Suns are latest failure of championship dream in Phoenix
May 11, 2023, 10:50 PM | Updated: 11:48 pm
(Photo by AAron Ontiveroz/The Denver Post)
PHOENIX — Championship dreams always die hard. In Phoenix, they die angry.
The 2022-23 Suns are just our latest failure.
Eulogies will not be kind following a nauseating 125-100 loss to the Nuggets on Thursday at Footprint Center. The Suns entered the postseason as favorites to win the Western Conference, only to be eliminated by another blowout loss at home in the second round.
Once is a coincidence. Twice is a pattern.
“It sucked,” Suns star Kevin Durant said. “It was a bad feeling. Embarrassing. They came out and hit us in the mouth. We couldn’t recover.”
A healthy sports town might understand the natural order of things, and how the Suns need a full offseason to assemble a complete, cohesive team around Durant and Devin Booker.
But that is little consolation for a region that has gone 55 years without an NBA championship; owns the longest championship drought in the NFL; and has spent most of the century embarrassed by our NHL franchise.

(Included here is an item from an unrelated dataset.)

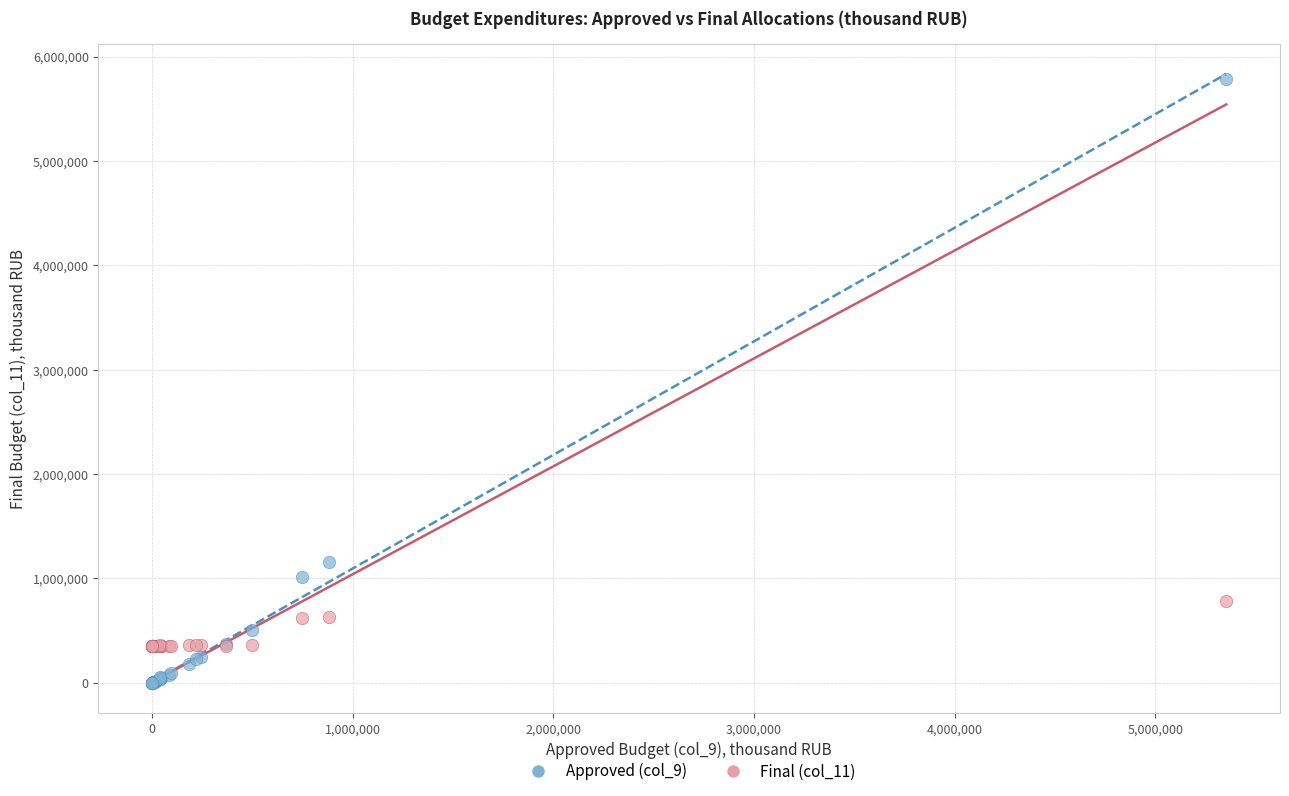

Which series has the largest Y range (max minus min)?

Approved (col_9)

It’s also extremely painful for a fan base yearning to send the beloved Al McCoy into retirement with a long-awaited championship ring. That is an opportunity we’re never getting back.

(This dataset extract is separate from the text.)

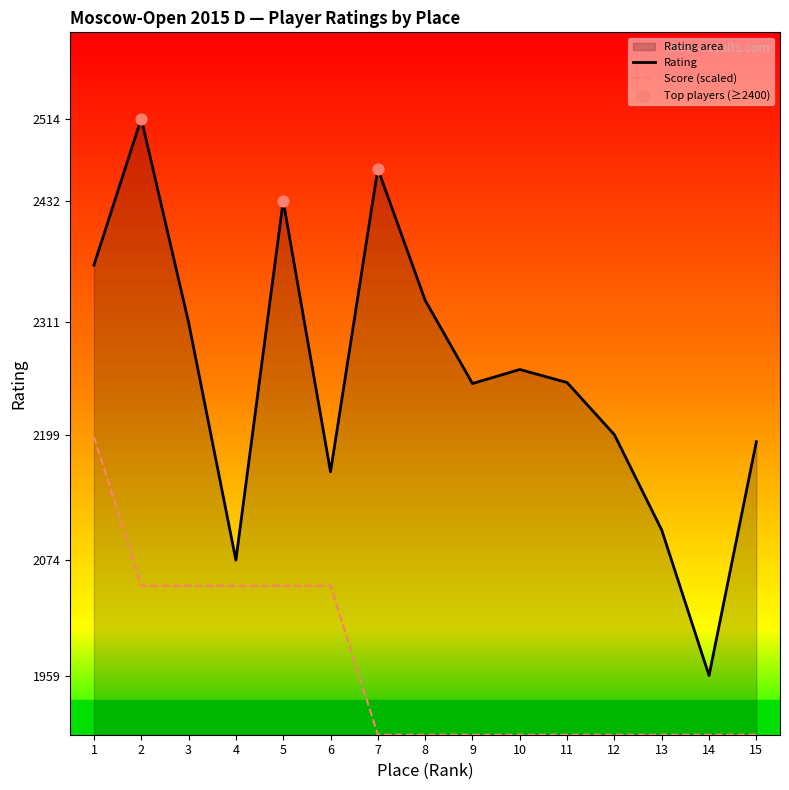

What is the change in value from 7 to 14?

-505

Besides, the biggest problem wasn’t the bench or the overall quality of role players. It was the ongoing struggles of Durant, who failed to live up to the hype, an all-time great who was anything but after joining the Suns in February. To his credit, he shouldered the blame and refused to make excuses.
“If I provide context, it would just be looked at as an excuse,” Durant said. “We just have to be better next year.”
With Durant and a marginalized Booker struggling in tandem, the Suns gave up 44 points in the first quarter. They trailed by 30 points at halftime, leaving the court to a chorus of boos. It was eerily similar to the Game 7 debacle against the Mavericks. The only thing different was the name of their Eastern European conqueror.
“I take that personally, not having our team ready to play in the biggest game of the year,” head coach Monty Williams said. “That’s something I pride myself on and it just didn’t happen tonight.”
Except the same thing happened last year, and Williams deserves a hefty portion of the blame on many fronts.
Said Cameron Payne, who led the team with a playoff-high 31 points:
“It hurt. It hurt big-time, especially with our team. It hurt, (especially) in front of our fans … it’s not us. Especially after last year (when) we kind of did the same thing. It’s not a good feeling.”
The disgust is palpable. Durant’s struggles have only intensified the loss of fan-favorite Mikal Bridges. The polarizing Deandre Ayton tapped out of Game 6 with a rib injury and has likely played his last game in Phoenix. The future of Chris Paul is also uncertain, and it’s clear a major shakeup is coming this summer.
Former NBA great Isiah Thomas is a confidante of new owner Mat Ishbia and has been shadowing the team for most of the postseason. His opinion of general manager James Jones and head coach Monty Williams will likely carry significant weight.
Williams deserves credit for those magical days in the Orlando bubble; for instilling a culture of hard work and mentoring young players. But his teams blew a 2-0 lead in the NBA Finals and a 2-0 lead against the Mavericks a year ago. He has been playoff fodder for opposing coaches and a terrible leader in the postseason. He no longer seems to be reaching this team, or whatever is left of it.
Here’s the silver lining: Ishbia is extremely wealthy, ambitious and impatient. He has the ascendant Booker for another five years, and Durant for another three. There will be no running it back this time, and with the right additions, the Suns should be a strong contender for that elusive championship next season.
So, take heart, Arizona. Even if the current team lost theirs somewhere along the way.